[Saved data entries]
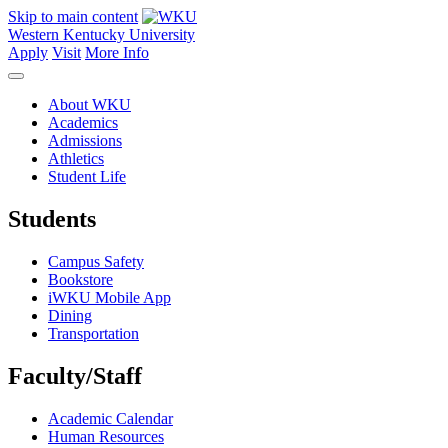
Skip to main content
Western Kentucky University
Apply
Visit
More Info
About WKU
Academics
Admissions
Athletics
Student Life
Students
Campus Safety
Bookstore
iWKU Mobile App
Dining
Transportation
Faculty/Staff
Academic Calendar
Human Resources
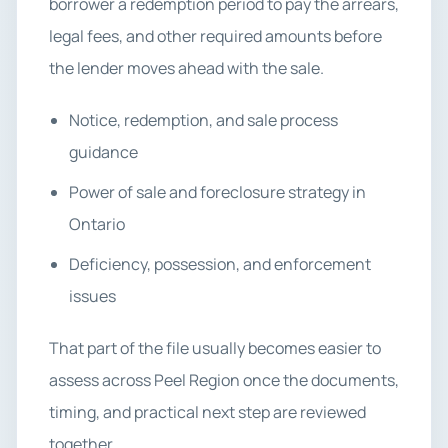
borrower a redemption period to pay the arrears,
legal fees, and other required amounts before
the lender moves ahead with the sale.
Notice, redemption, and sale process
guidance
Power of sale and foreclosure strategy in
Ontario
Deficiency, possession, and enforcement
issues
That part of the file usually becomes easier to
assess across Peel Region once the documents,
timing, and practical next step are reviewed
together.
* * *
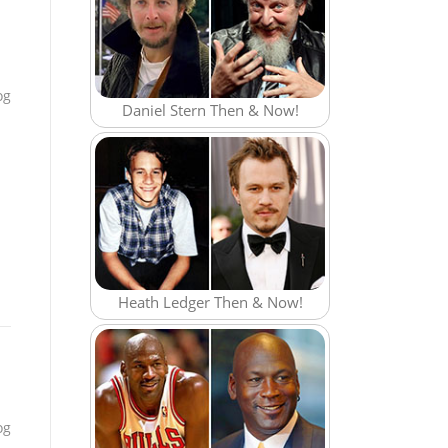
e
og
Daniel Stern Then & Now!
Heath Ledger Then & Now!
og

Work instruction - Every line above that holds "Then" should be copied out.

Solution below -
Daniel Stern Then & Now!
Heath Ledger Then & Now!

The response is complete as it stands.